Paste: The title Cougar Town has become a running joke on the series. Each episode, the opening sequence has something new to say about the title. What do you think of the title Cougar Town?
Miller: It’s a deal with the devil. When we premiered everyone knew about the show. It was a very hyped pilot. And then everyone was in a rage over the title and now it’s kind of hard to shake. We stick with the title. Our fans know it’s not what the show is about.

Paste: You and Bill talk to each other quite a bit on Twitter. How did that get started?
Miller: Sometimes he uses it to like laugh me into sex at night when he knows it’s too late. All of a sudden I realize, “Oh he’s so clever. He’s distracted me from my show. It’s 10:30. I’m laughing and now he’s gotten me to fool around with him because I’m up and we’re laughing.”

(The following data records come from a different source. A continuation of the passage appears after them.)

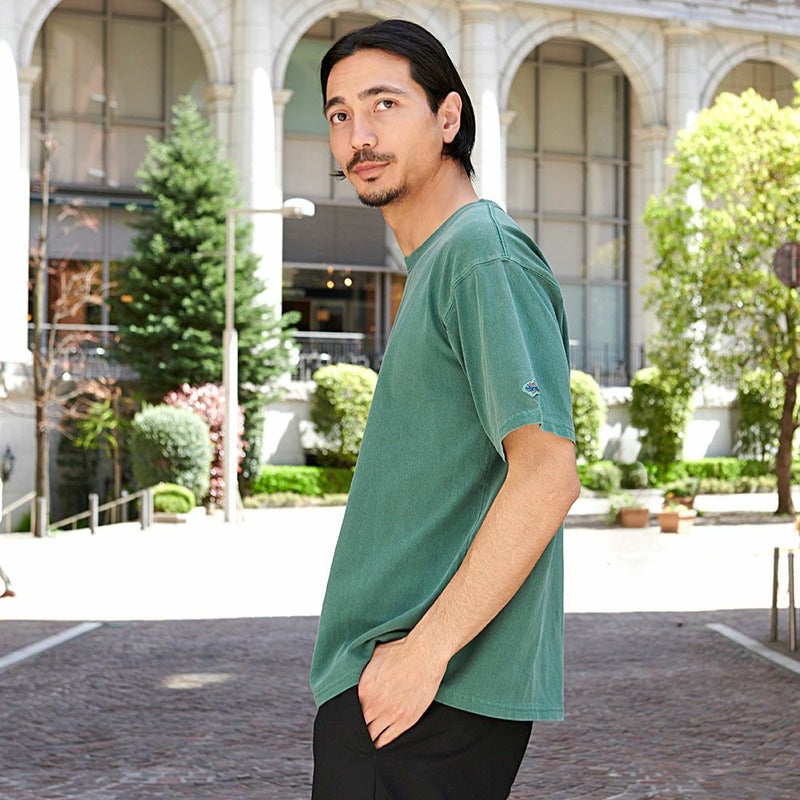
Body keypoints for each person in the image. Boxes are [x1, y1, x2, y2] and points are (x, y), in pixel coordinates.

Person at [310, 19, 580, 800]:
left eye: (385, 104)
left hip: (425, 694)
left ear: (449, 116)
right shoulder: (442, 261)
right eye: (338, 113)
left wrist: (423, 655)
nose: (359, 135)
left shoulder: (480, 255)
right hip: (403, 691)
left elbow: (548, 475)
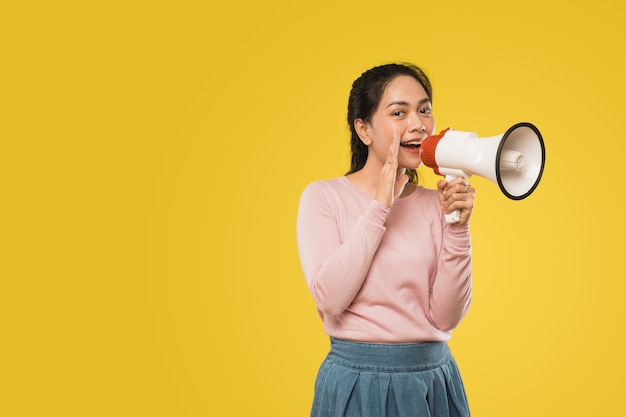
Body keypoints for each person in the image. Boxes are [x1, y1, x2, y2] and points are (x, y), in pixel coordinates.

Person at [296, 63, 475, 417]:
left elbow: (445, 318)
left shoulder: (435, 204)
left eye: (425, 110)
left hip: (434, 383)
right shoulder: (323, 197)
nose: (418, 124)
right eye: (399, 112)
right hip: (355, 383)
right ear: (363, 129)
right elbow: (331, 299)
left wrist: (457, 227)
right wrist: (381, 205)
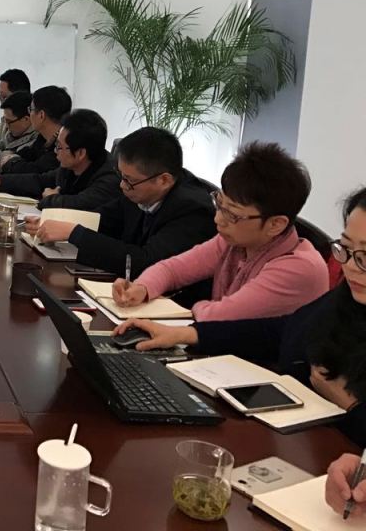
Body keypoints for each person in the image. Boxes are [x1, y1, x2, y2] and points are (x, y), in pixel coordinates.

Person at [115, 186, 366, 448]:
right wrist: (186, 334)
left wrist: (349, 406)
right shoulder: (344, 298)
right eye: (346, 248)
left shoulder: (301, 266)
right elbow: (283, 331)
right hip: (294, 430)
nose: (350, 266)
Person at [112, 141, 327, 321]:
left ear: (276, 224)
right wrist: (142, 288)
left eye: (232, 214)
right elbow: (171, 269)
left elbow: (218, 316)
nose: (218, 219)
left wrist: (192, 307)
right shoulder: (234, 241)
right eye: (219, 204)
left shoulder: (299, 268)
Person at [24, 127, 216, 277]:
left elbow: (146, 263)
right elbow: (102, 219)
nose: (122, 185)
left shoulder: (193, 210)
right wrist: (54, 221)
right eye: (121, 176)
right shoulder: (139, 187)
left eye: (129, 180)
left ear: (164, 180)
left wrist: (75, 233)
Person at [0, 109, 120, 210]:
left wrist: (52, 199)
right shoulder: (70, 166)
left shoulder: (110, 177)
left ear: (81, 153)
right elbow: (40, 181)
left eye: (60, 147)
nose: (56, 152)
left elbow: (79, 205)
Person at [0, 85, 72, 176]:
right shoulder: (43, 138)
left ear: (41, 115)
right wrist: (12, 157)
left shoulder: (64, 146)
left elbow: (35, 171)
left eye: (30, 109)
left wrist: (11, 163)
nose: (29, 114)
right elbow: (27, 154)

Although I have to be careful because I don’t love when couples are being too cutesy on Twitter. The only thing we’re doing is making each other laugh. It’s not an act that we’re trying to do to try to make some sort of cutesy point to anyone. Recently I’ve kind of been a little bit off it because I want to be careful about that.

Paste: What can viewers expect this season on Cougar Town?
Miller: I work in a food truck with Bobby [Brian Van Holt] and I’m really mean to people who come up and want to order food. In general, you get in a third or fourth season of a show and you just get into a groove because people know their characters and there’s a chemistry with everybody and a timing and you feel comfortable with your castmates. Being on TBS, we’re a tiny bit racier. Jokes can go a little further. You just can press it a little bit further. It’s just that little bit that sometimes will make a joke really really funny. The show is really funny this season. You’ll like it. You’ll just be happy.